Return all entries word for word, but drop any images.
◆ ◆ ◆
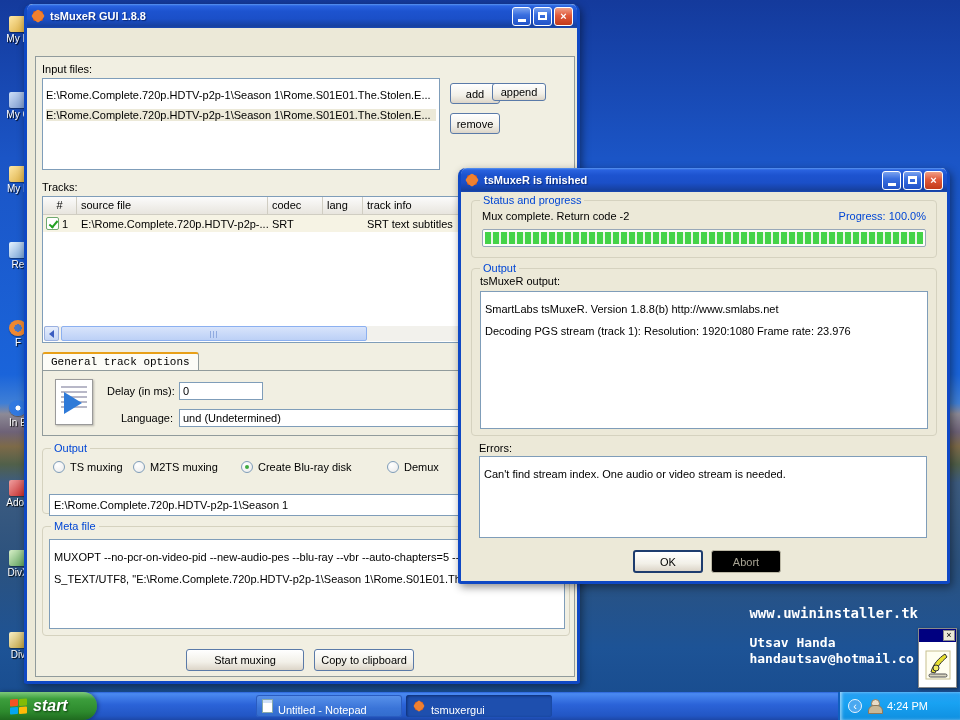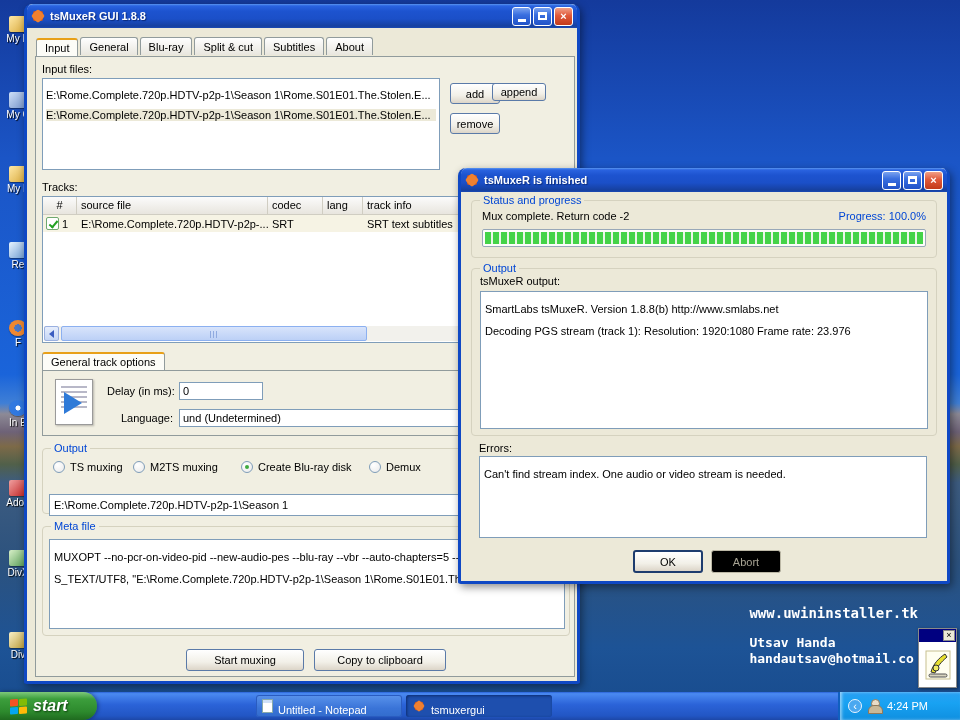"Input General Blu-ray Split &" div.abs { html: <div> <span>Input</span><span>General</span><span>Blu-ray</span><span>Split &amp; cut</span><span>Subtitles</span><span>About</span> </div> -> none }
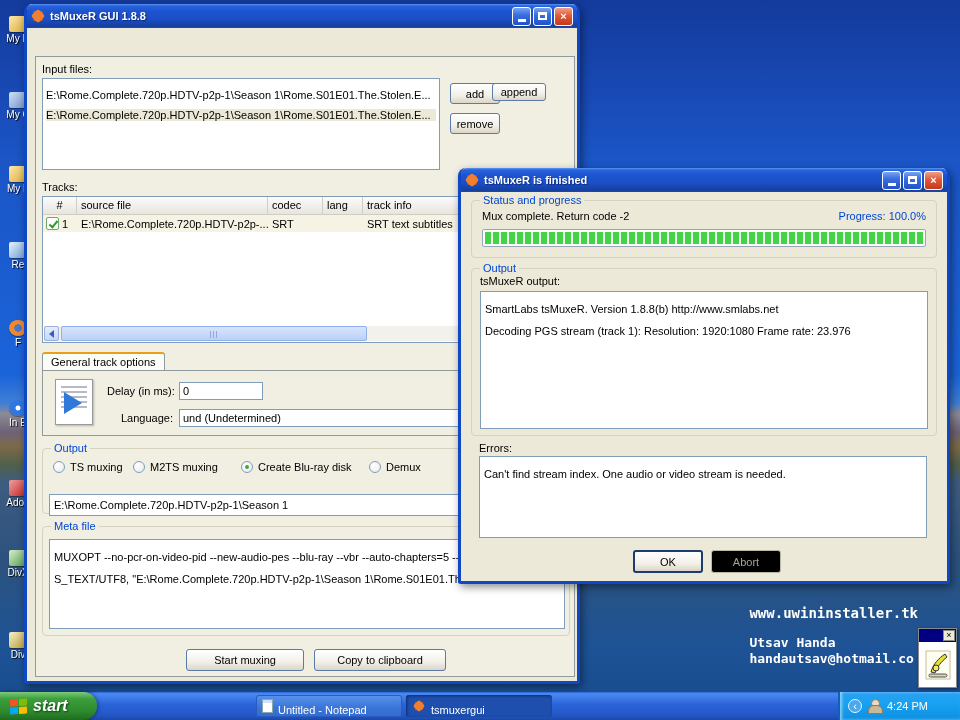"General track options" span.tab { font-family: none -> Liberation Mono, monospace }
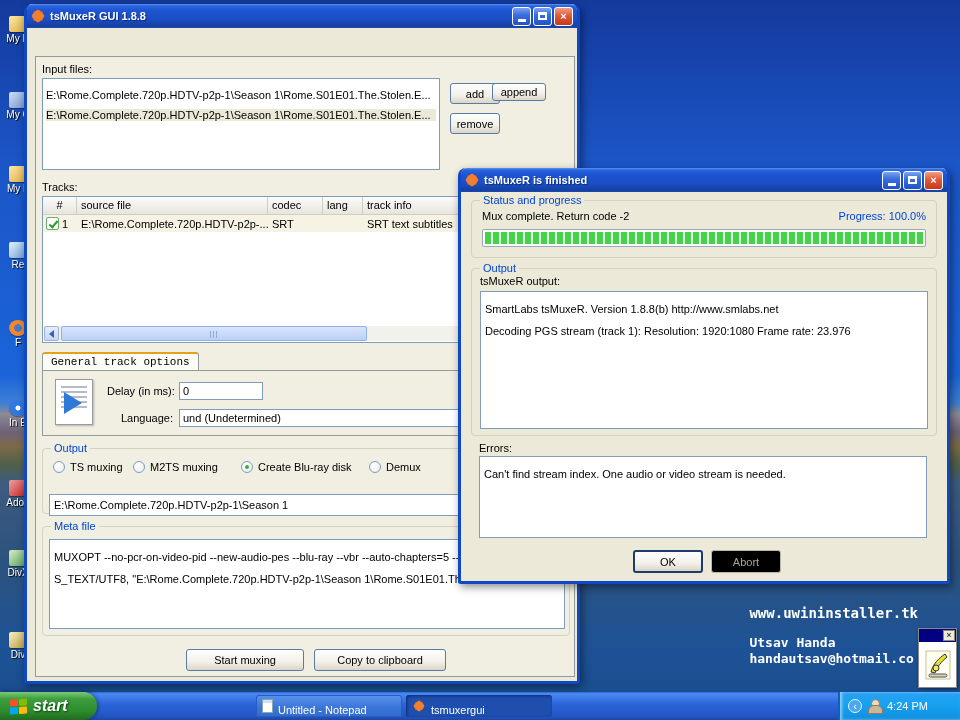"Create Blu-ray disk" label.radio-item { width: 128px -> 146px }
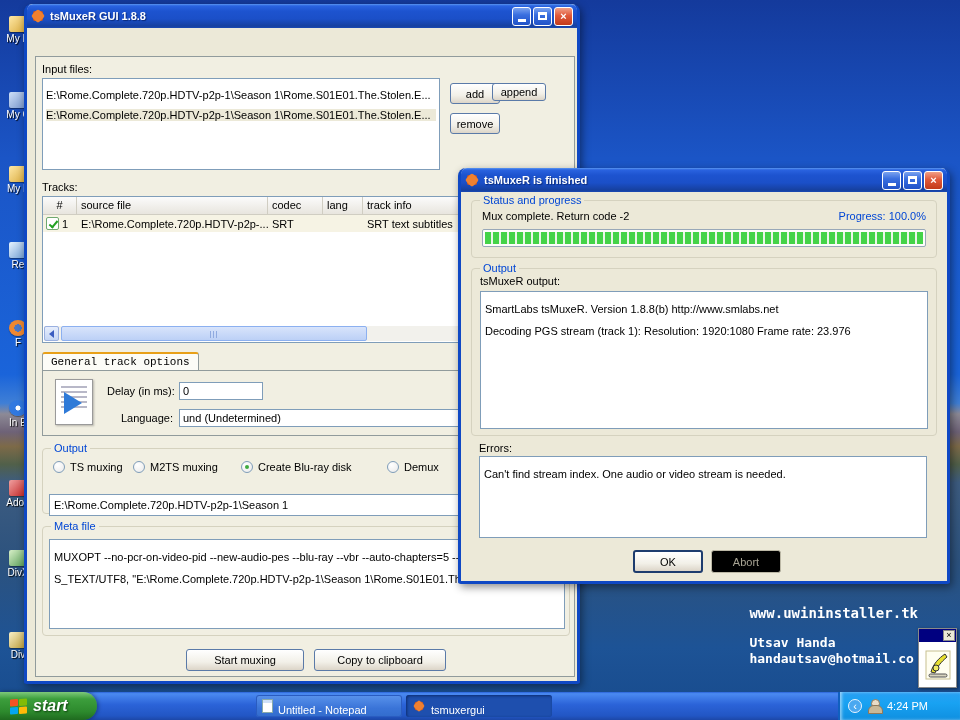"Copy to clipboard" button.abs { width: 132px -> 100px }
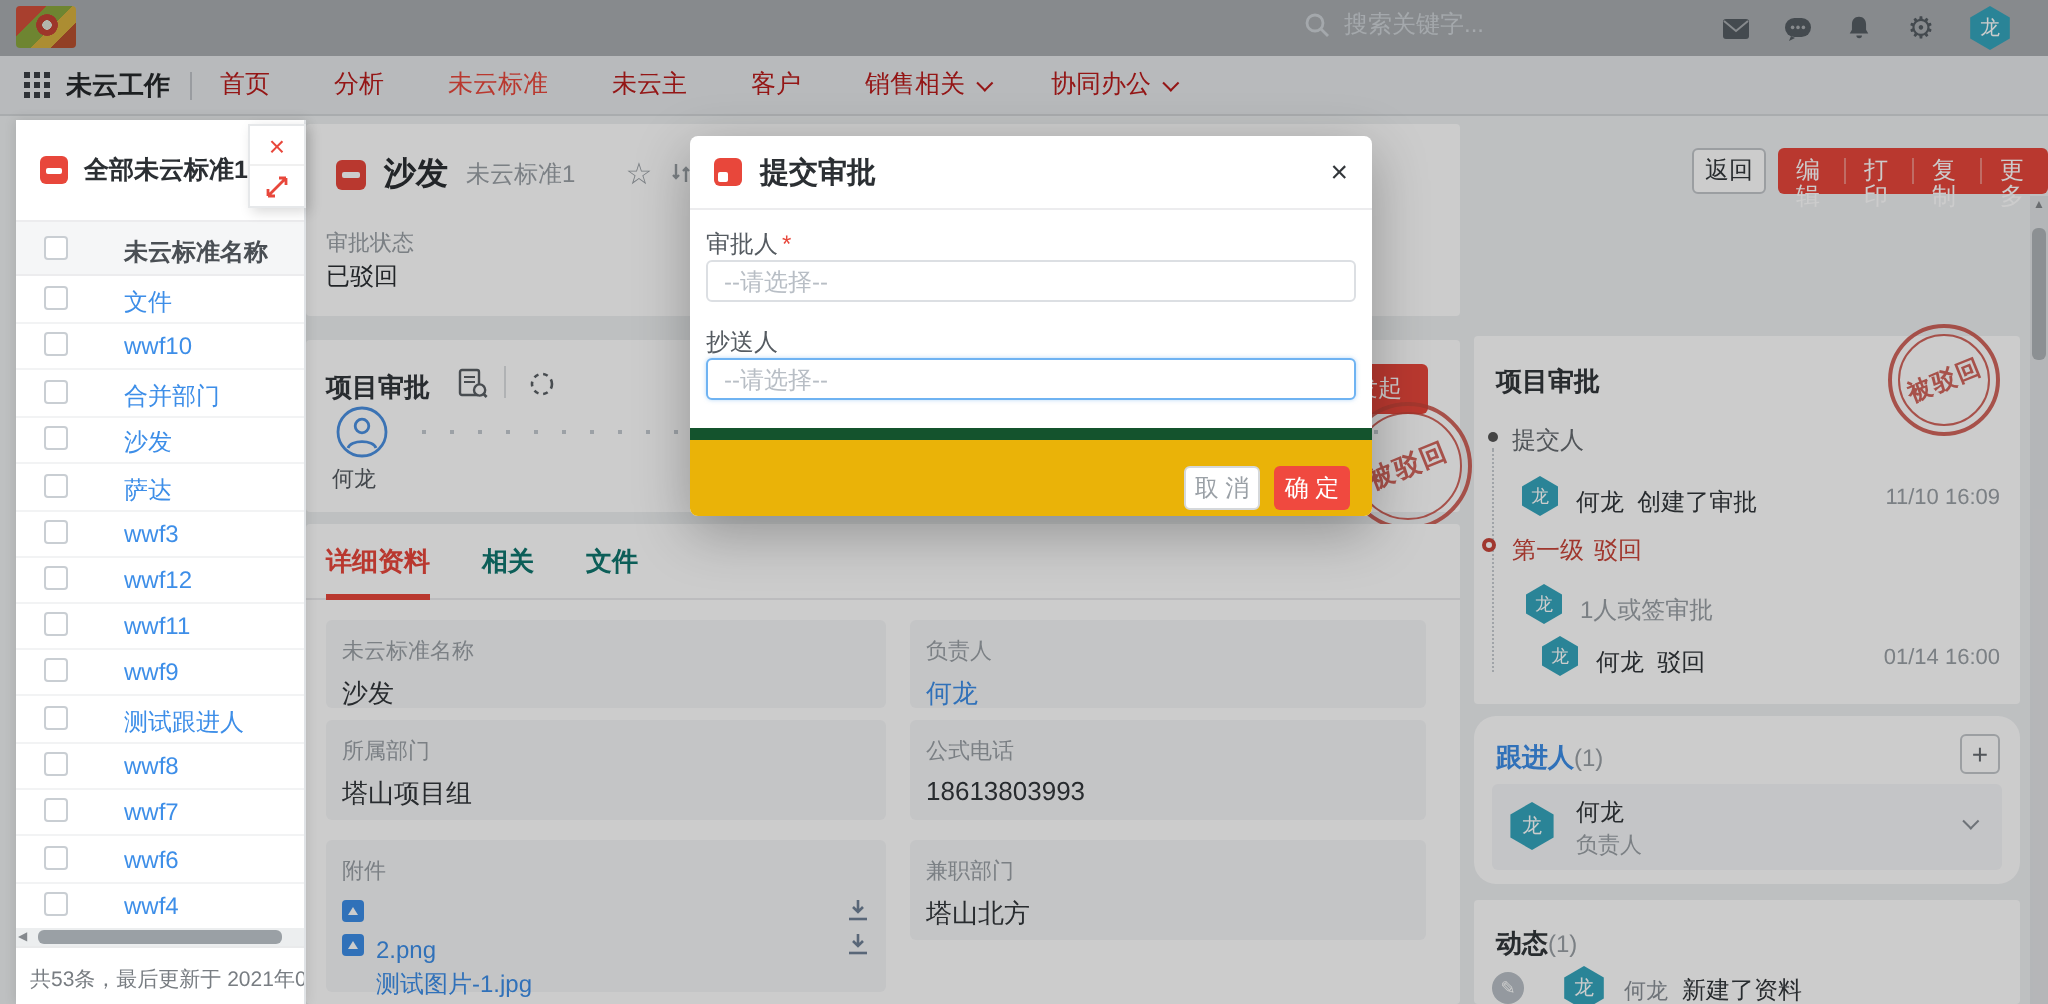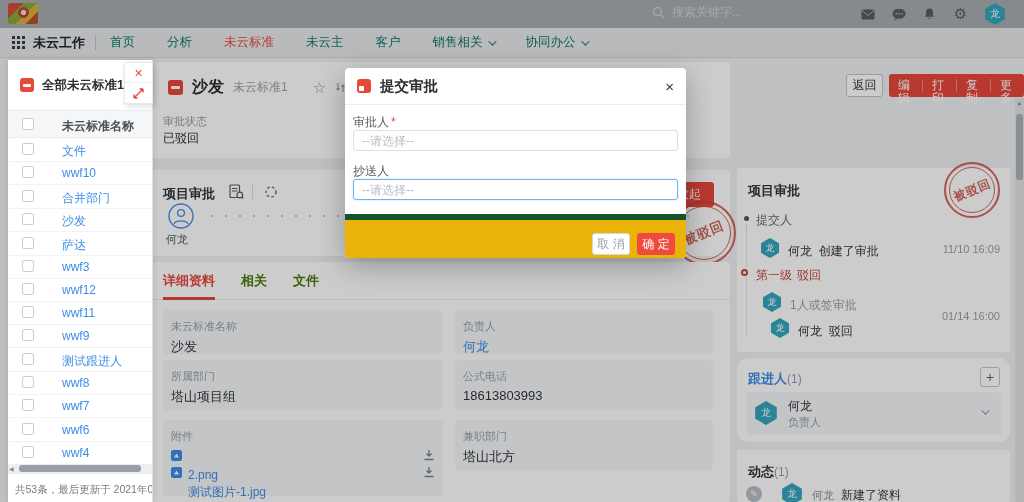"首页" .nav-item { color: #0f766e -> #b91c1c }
◆ ◆ ◆
# Result below
"Input General Blu-ray Split &" div.abs { html: <div> <span>Input</span><span>General</span><span>Blu-ray</span><span>Split &amp; cut</span><span>Subtitles</span><span>About</span> </div> -> none }
"General track options" span.tab { font-family: none -> Liberation Mono, monospace }
"Create Blu-ray disk" label.radio-item { width: 128px -> 146px }
"Copy to clipboard" button.abs { width: 132px -> 100px }
"首页" .nav-item { color: #0f766e -> #b91c1c }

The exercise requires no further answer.